The Minions had become the runaway success of the Despicable Me movies, cute and funny and appealing to all ages, assuming you were not among those vocal protestors immune to their babbling-voiced charms and decrying them as the end of civilisation when their spin-off passed the billion dollar profit mark at the world’s box office with comparative ease. This was a prequel to allow us to understand how they got to where they were as the willing underlings to Gru (voiced by Steve Carell) in the others in this series; whether we really needed to know that or if they would have made just as much money with a Despicable Me 3 was obviously a moot point to Universal whose execs were presumably rolling around on cash-covered beds on its release.

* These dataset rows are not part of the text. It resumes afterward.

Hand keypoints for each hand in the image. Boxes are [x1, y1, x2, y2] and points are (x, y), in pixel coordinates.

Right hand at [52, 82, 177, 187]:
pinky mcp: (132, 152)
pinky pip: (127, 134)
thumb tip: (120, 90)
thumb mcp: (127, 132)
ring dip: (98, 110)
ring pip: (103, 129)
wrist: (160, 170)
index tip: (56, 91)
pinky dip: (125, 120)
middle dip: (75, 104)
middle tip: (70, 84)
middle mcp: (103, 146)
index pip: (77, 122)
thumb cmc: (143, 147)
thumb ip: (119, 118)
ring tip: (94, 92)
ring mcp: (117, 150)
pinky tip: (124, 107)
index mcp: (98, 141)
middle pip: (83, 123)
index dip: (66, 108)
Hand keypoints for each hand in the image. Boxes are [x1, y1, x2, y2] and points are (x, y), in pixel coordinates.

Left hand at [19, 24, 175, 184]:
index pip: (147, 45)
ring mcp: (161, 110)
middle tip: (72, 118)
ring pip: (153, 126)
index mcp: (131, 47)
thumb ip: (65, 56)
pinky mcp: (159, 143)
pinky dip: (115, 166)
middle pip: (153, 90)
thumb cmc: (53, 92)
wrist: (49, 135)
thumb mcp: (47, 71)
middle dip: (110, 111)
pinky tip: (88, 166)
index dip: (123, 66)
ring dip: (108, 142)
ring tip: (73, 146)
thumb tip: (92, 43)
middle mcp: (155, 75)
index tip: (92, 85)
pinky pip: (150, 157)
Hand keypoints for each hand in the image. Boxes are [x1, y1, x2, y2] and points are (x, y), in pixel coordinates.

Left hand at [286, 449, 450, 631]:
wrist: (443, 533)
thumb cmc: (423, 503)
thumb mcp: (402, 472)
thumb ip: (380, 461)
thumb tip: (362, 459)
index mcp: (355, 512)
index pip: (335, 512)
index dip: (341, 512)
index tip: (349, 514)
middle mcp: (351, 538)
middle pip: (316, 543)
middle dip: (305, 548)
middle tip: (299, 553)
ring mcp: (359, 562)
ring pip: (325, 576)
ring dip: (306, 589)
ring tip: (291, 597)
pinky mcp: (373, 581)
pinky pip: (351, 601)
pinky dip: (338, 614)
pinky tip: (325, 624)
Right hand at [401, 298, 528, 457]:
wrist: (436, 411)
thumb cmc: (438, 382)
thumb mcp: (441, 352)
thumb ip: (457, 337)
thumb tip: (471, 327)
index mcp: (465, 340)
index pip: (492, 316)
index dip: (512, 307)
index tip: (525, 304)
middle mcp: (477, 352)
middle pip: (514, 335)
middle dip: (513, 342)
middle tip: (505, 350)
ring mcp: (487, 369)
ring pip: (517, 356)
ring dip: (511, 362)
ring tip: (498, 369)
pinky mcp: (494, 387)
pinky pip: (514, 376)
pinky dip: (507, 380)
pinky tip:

As Gru didn’t feature, we caught up with the Minions in 1968 before they had joined him having spent at least a century and a half in that cave, handily avoiding the tricky subject of what they would have done during World War 2 if they were so keen on enabling villains. Three intrepid examples of prime Minionhood set out to find a direction in life that only a megalomaniac can bring, Kevin, Bob and Stuart, which takes them to the United States and New York City where they glean information about an international villainy convention in Florida. Enthused, they hitchhike there, picked up by a criminal family (not the Manson one, it should be pointed out) who are on their way to that destination.

It is there they clapped eyes on Scarlet Overkill (Sandra Bullock), the most respected and admired bad girl who puts on quite the show for her fellow miscreants; for the trio, it’s love at first sight and as she is over the top in her cartoonish appeal, the film sidestepped the issue of what was so admirable about being evil in the first place. You wouldn’t find any philosophical questions about the draw of the dark side of existence here, about all the satire you had was the Minions being so easily led that they never stop to consider the consequences of following a figure who only had criminal activity at the forefront of their purpose in life, a mild commentary on the madness of the masses who would willingly go along with anyone who seemed powerful when the exact details of their plans should have been under greater scrutiny.

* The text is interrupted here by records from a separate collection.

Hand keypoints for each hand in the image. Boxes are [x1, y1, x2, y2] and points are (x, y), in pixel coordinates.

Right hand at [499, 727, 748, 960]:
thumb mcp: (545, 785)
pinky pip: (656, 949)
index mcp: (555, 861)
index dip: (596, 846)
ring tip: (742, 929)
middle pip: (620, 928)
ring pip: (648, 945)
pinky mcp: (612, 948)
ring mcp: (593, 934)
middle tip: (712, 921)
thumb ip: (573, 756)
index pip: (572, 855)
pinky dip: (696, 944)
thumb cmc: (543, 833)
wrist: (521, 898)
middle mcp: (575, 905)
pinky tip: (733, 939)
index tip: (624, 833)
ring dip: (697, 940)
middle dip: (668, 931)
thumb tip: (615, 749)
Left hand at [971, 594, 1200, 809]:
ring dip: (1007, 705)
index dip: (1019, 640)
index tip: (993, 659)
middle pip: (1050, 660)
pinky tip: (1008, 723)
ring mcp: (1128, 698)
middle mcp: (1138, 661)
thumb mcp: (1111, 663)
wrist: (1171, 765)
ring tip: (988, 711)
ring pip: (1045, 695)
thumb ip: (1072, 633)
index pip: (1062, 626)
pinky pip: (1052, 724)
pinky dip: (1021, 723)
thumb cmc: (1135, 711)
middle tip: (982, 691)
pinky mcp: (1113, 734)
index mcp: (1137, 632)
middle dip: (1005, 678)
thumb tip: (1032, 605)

Never mind all that, for this was really all about the jokes, and that lightly subversive tone was transplanted from the States to the British capital where Scarlet Overkill has her heart set on stealing the Crown Jewels. In perhaps a nod to the similarly-premised The Jokers, Michael Winner’s steely look at Swinging London under a comic guise, this went into overdrive on the sixties nostalgia, presenting a plethora of references which would go over the heads of the little kids but provide a knowing wink to the older members of the audience, though there was nothing tremendously obscure here. With a selection of vintage tunes on the soundtrack (and Donovan’s Mellow Yellow sounded impossibly like it had been written for this film nearly fifty years in advance) the emphasis was on having fun, and also on a bizarre conception of the British monarchy and honours system, though only stick in the muds would be too detained by that. With every frame bursting with brightness and colour, this was shamelessly crowdpleasing, and a lesser work than the Despicable Me films that had gone before, but you can’t imagine the creators losing much sleep over that. Music by Heitor Pereira.